(RECORDS FOR THE EXERCISE Opens)

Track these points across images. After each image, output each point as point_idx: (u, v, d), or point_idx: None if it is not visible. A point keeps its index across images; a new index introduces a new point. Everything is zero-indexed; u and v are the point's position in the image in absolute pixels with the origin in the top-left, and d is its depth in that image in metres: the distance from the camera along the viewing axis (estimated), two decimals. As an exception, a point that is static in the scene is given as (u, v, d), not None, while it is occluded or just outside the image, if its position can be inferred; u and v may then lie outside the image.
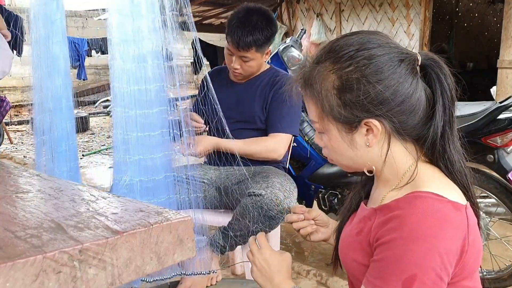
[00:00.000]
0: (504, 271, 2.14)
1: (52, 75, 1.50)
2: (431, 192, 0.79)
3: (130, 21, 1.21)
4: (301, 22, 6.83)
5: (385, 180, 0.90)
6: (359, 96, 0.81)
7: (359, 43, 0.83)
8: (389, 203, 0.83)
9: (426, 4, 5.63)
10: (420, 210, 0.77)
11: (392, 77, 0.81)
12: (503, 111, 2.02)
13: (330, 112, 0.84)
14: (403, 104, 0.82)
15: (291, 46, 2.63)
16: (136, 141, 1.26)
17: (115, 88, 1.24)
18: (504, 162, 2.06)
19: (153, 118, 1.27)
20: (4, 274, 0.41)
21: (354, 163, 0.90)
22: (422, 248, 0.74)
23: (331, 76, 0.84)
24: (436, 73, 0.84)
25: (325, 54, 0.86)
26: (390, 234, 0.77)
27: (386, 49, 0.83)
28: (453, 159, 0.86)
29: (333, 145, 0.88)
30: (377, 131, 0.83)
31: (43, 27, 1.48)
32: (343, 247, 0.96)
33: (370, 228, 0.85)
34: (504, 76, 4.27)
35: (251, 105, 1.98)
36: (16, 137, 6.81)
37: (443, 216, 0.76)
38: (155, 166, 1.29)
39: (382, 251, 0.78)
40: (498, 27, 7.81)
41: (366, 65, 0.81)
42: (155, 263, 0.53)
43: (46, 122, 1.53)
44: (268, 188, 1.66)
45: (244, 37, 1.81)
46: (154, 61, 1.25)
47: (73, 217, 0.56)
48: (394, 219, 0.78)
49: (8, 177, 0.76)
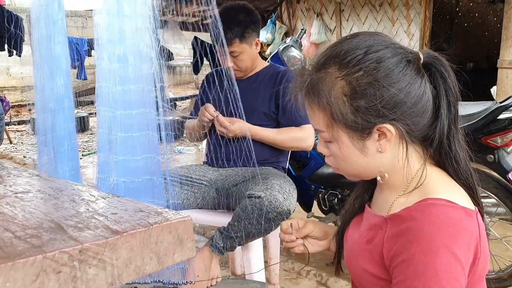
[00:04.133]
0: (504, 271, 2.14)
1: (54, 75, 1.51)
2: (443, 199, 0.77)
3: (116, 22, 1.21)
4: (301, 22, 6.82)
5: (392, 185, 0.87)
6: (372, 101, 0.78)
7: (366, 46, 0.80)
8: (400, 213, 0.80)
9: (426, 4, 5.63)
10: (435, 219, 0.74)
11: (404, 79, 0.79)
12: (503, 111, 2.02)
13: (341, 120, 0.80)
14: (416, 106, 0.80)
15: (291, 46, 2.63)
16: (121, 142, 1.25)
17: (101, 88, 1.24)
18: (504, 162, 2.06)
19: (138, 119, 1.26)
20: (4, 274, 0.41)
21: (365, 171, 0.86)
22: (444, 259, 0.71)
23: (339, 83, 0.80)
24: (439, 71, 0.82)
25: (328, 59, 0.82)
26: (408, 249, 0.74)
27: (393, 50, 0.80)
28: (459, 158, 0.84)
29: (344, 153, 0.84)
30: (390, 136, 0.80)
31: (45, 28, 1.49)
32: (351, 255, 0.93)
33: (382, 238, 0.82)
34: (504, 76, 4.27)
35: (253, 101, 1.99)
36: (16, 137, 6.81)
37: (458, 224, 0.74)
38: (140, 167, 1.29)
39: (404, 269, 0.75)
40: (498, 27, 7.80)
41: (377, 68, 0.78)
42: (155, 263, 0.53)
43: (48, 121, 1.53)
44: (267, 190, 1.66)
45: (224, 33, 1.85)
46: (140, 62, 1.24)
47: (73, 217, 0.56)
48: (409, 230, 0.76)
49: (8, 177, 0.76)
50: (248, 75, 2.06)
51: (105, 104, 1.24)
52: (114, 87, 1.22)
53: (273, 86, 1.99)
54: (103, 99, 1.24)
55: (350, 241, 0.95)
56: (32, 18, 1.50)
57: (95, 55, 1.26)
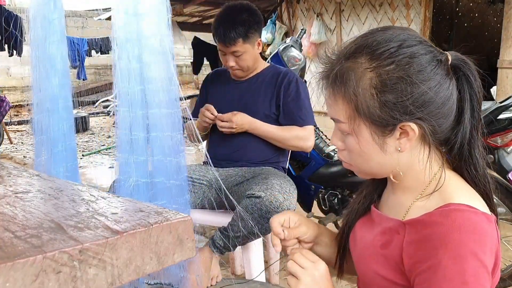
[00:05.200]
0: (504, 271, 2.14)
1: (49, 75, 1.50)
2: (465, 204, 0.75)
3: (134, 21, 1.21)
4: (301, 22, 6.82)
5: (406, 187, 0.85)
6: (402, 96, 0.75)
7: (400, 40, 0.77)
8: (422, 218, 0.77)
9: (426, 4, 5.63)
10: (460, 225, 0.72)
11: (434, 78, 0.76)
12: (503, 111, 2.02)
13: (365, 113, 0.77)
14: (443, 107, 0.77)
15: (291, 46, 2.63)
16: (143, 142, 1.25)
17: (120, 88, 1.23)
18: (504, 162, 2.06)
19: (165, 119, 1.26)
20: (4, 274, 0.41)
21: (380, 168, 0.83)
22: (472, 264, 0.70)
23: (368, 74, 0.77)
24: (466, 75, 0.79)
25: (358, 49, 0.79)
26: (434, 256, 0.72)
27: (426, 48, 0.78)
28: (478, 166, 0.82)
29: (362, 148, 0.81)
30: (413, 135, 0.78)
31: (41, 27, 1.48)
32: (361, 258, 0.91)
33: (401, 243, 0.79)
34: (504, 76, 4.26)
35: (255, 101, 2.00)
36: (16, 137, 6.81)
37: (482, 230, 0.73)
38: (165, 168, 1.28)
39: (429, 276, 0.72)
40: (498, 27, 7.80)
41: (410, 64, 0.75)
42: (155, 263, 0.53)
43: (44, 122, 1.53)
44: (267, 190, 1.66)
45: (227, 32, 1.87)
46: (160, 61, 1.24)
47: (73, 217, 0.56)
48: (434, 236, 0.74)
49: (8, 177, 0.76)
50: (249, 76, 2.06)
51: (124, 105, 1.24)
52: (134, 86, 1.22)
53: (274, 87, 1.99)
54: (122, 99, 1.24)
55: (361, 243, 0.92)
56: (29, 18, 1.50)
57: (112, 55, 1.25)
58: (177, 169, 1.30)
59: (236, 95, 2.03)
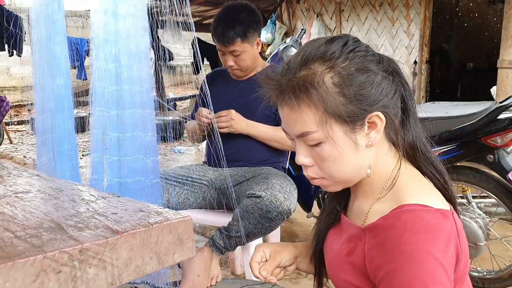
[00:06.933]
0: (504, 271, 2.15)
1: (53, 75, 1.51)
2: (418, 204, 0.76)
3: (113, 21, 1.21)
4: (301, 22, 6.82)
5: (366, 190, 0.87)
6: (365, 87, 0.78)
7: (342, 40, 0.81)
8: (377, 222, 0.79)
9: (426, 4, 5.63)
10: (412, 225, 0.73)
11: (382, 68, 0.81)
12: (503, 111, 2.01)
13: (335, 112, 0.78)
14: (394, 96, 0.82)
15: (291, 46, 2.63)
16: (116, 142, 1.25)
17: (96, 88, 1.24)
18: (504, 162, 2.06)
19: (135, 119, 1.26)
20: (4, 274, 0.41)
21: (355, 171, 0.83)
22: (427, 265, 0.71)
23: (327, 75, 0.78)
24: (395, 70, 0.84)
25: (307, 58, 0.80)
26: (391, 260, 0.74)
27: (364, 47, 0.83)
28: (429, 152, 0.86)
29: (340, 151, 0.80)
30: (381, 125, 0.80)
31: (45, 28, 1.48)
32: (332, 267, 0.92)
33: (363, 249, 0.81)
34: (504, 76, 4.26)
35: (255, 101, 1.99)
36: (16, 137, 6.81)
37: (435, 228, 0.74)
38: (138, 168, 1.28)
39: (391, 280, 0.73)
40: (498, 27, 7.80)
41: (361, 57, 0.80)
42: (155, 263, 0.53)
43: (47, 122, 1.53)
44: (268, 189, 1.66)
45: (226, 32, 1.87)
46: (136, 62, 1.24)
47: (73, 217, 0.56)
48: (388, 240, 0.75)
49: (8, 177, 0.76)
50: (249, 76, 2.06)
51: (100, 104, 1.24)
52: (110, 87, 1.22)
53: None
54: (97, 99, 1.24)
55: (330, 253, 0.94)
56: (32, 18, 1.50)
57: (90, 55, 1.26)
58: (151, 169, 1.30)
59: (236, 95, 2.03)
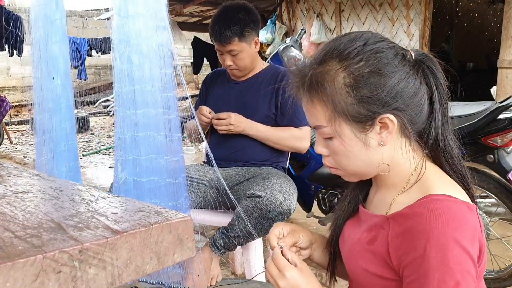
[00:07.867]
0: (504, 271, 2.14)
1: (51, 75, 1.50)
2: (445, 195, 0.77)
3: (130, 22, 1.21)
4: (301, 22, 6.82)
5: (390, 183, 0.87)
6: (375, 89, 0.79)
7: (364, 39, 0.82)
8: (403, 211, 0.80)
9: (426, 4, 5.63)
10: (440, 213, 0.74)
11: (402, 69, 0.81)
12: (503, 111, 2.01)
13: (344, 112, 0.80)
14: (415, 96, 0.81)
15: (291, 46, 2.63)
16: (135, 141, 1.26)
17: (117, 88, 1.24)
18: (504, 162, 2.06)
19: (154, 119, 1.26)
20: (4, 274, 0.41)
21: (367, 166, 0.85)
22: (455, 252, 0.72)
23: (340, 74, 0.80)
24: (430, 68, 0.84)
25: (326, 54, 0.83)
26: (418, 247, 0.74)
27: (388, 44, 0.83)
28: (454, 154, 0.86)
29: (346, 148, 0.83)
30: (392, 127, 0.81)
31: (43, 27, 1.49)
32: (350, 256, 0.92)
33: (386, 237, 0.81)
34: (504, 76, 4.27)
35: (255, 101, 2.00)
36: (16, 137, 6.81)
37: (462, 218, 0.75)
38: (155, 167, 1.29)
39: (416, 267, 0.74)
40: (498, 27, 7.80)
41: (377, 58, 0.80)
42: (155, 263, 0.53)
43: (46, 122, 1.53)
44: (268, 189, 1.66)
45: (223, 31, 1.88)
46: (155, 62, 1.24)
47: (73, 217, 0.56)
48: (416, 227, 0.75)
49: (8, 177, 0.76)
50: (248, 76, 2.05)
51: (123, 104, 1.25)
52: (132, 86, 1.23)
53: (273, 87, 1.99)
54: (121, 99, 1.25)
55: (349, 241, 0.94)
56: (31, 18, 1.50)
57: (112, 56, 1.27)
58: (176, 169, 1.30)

(RECORDS FOR THE EXERCISE Closes)

TASK PROMPT
Give again exactly, and only, the lines above starting at the one with "51: (105, 104, 1.24)" and ending at the one with "57: (95, 55, 1.26)".

WRITTEN ANSWER
51: (105, 104, 1.24)
52: (114, 87, 1.22)
53: (273, 86, 1.99)
54: (103, 99, 1.24)
55: (350, 241, 0.95)
56: (32, 18, 1.50)
57: (95, 55, 1.26)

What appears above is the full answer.